A Human Rights Watch acompanhou os acontecimentos através das redes sociais e de uma transmissão ao vivo na estação de televisão local TV Sucesso e viu os agentes da polícia de choque a disparar tiros para o ar e a lançar gás lacrimogéneo sobre a multidão para dispersá-la. É possível ouvir um dos agentes, que parecia ser comandante, a gritar: “Parem de disparar. Parem de disparar. Quem dá as ordens aqui sou eu."
Os agentes da polícia são obrigados a respeitar o direito à liberdade de reunião, bem como as normas de direitos humanos sobre o uso da força, inclusive quando estão a dispersar manifestações, disse a Human Rights Watch.
De acordo com os Princípios Básicos para o Uso da Força e de Armas de Fogo pelos Agentes da Autoridade, as autoridades só podem fazer uso de força na aplicação da lei quando tal for estritamente necessário e na medida necessária para alcançar um objetivo policial legítimo.
A Comissão Africana dos Direitos do Homem e dos Povos afirma também que o uso da força deve ser o último recurso, se o seu uso for inevitável para proteger a vida, e deve ser proporcional e necessário.

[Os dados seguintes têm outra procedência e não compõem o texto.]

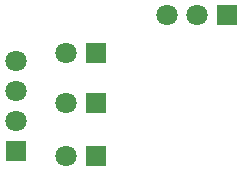
<source format=gbs>
G04*
G04 #@! TF.GenerationSoftware,Altium Limited,Altium Designer,22.6.1 (34)*
G04*
G04 Layer_Color=16711935*
%FSLAX25Y25*%
%MOIN*%
G70*
G04*
G04 #@! TF.SameCoordinates,6A0AF7E6-2655-45A2-AC58-E928B373DE11*
G04*
G04*
G04 #@! TF.FilePolarity,Negative*
G04*
G01*
G75*
%ADD21R,0.07099X0.07099*%
%ADD22C,0.07099*%
%ADD23R,0.07099X0.07099*%
D21*
X453898Y397638D02*
D03*
X410512Y350394D02*
D03*
X410433Y368110D02*
D03*
X410512Y384842D02*
D03*
D22*
X443898Y397638D02*
D03*
X433898D02*
D03*
X400512Y350394D02*
D03*
X400433Y368110D02*
D03*
X400512Y384842D02*
D03*
X383858Y382047D02*
D03*
Y372047D02*
D03*
Y362047D02*
D03*
D23*
Y352047D02*
D03*
M02*

</source>
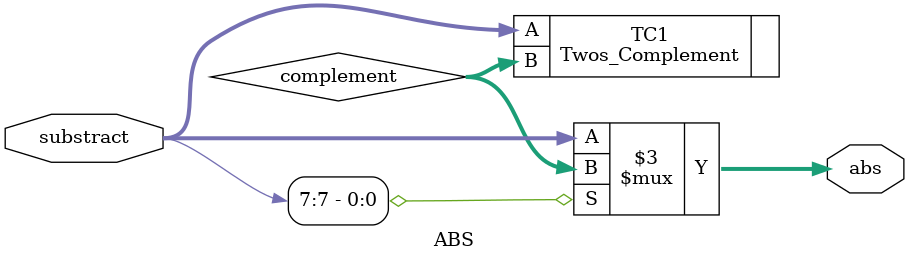
<source format=v>
`timescale 1ns / 1ps
module ABS(
    input [7:0] substract,
	 output reg [7:0] abs
	 );
	 
	 wire [7:0] complement;
	 
	 always @* begin
		 if (substract[7]) abs = complement;
		 else abs = substract;
	 end
	 
	 Twos_Complement TC1 (
		.A(substract),
		.B(complement)
	 );


endmodule

</source>
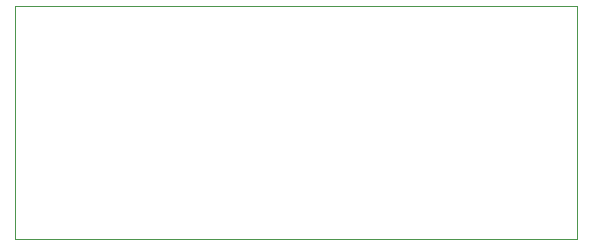
<source format=gbr>
%TF.GenerationSoftware,KiCad,Pcbnew,(6.0.5)*%
%TF.CreationDate,2022-06-22T13:27:10+07:00*%
%TF.ProjectId,bien-ap-cho-mo-han,6269656e-2d61-4702-9d63-686f2d6d6f2d,rev?*%
%TF.SameCoordinates,Original*%
%TF.FileFunction,Profile,NP*%
%FSLAX46Y46*%
G04 Gerber Fmt 4.6, Leading zero omitted, Abs format (unit mm)*
G04 Created by KiCad (PCBNEW (6.0.5)) date 2022-06-22 13:27:10*
%MOMM*%
%LPD*%
G01*
G04 APERTURE LIST*
%TA.AperFunction,Profile*%
%ADD10C,0.100000*%
%TD*%
G04 APERTURE END LIST*
D10*
X111760000Y-81280000D02*
X159385000Y-81280000D01*
X159385000Y-81280000D02*
X159385000Y-100965000D01*
X159385000Y-100965000D02*
X111760000Y-100965000D01*
X111760000Y-100965000D02*
X111760000Y-81280000D01*
M02*

</source>
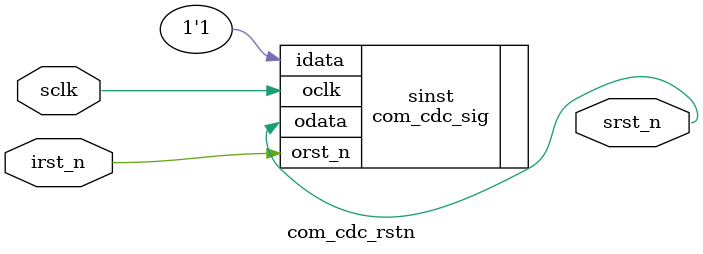
<source format=sv>

`ifndef com_cdc_rstn_v
`define com_cdc_rstn_v

module com_cdc_rstn(
    input   irst_n,
    input   sclk,
    output  srst_n
    );

    com_cdc_sig#(
        .DATA_W (1      )
        )sinst(
        .oclk   (sclk   ),
        .orst_n (irst_n ),
        .idata  (1'b1   ),
        .odata  (srst_n )
        );

endmodule

`endif

</source>
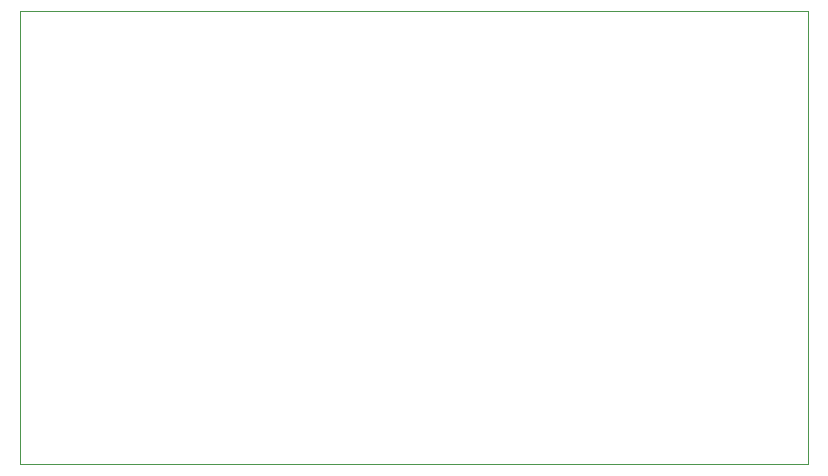
<source format=gm1>
%TF.GenerationSoftware,KiCad,Pcbnew,(6.0.2)*%
%TF.CreationDate,2022-04-17T22:42:43-04:00*%
%TF.ProjectId,macropadfr,6d616372-6f70-4616-9466-722e6b696361,rev?*%
%TF.SameCoordinates,Original*%
%TF.FileFunction,Profile,NP*%
%FSLAX46Y46*%
G04 Gerber Fmt 4.6, Leading zero omitted, Abs format (unit mm)*
G04 Created by KiCad (PCBNEW (6.0.2)) date 2022-04-17 22:42:43*
%MOMM*%
%LPD*%
G01*
G04 APERTURE LIST*
%TA.AperFunction,Profile*%
%ADD10C,0.100000*%
%TD*%
G04 APERTURE END LIST*
D10*
X147637500Y-73597500D02*
X214312500Y-73597500D01*
X214312500Y-73597500D02*
X214312500Y-111918750D01*
X214312500Y-111918750D02*
X147637500Y-111918750D01*
X147637500Y-111918750D02*
X147637500Y-73597500D01*
M02*

</source>
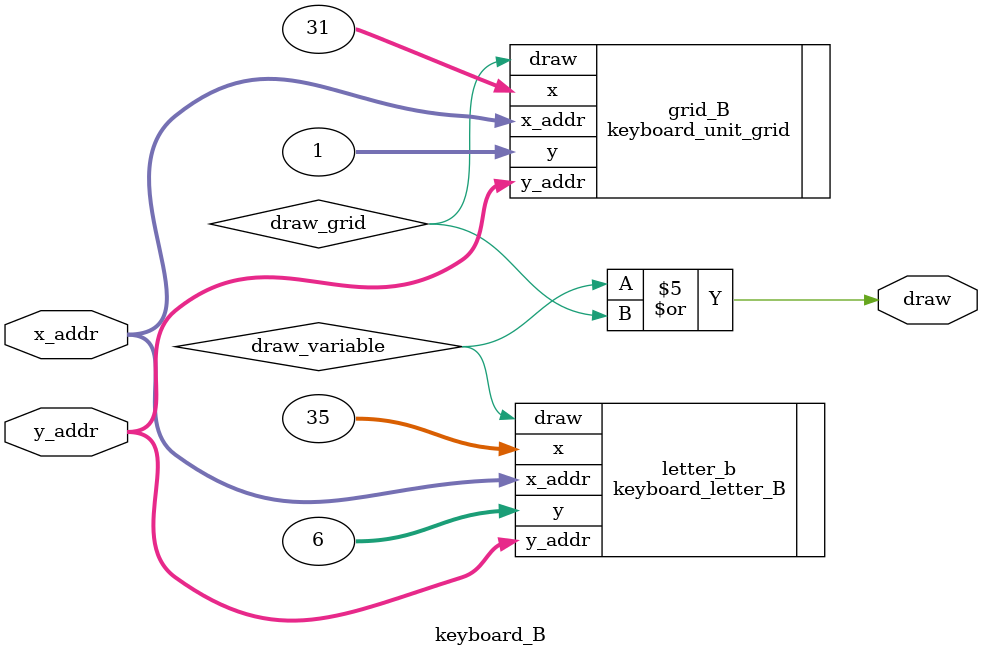
<source format=v>
`timescale 1ns / 1ps


module keyboard_B(
    input [6:0] x_addr,
    input [5:0] y_addr,
    output draw
    );
    
    wire draw_variable, draw_grid;
    
    keyboard_letter_B letter_b (
        .x_addr(x_addr),
        .y_addr(y_addr),
        .x(35), 
        .y(6), 
        .draw(draw_variable)
    );
    
    keyboard_unit_grid grid_B (
        .x_addr(x_addr),
        .y_addr(y_addr),
        .x(31), 
        .y(1), 
        .draw(draw_grid)
    );
    
    assign draw = draw_variable | draw_grid;
endmodule

</source>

As Diretrizes da ONU de 2020 sobre o Uso de Armas Menos Letais pelos Agentes da Autoridade determinam que o gás lacrimogéneo só deve ser usado quando é necessário para evitar o agravamento de danos físicos e não deve ser usado para dispersar manifestações não violentas. O gás lacrimogéneo só deve ser usado após aviso e deve ser dado tempo aos participantes para obedecer ao referido aviso, sendo necessário que exista um espaço ou caminho seguro para se retirarem do local.
“Para muitos moçambicanos, a morte de Azagaia foi um acontecimento que, por si só, já é muito triste, e que não deveria ter sido tornado ainda mais trágico com o uso excessivo da força pela polícia”, disse Budoo-Scholtz.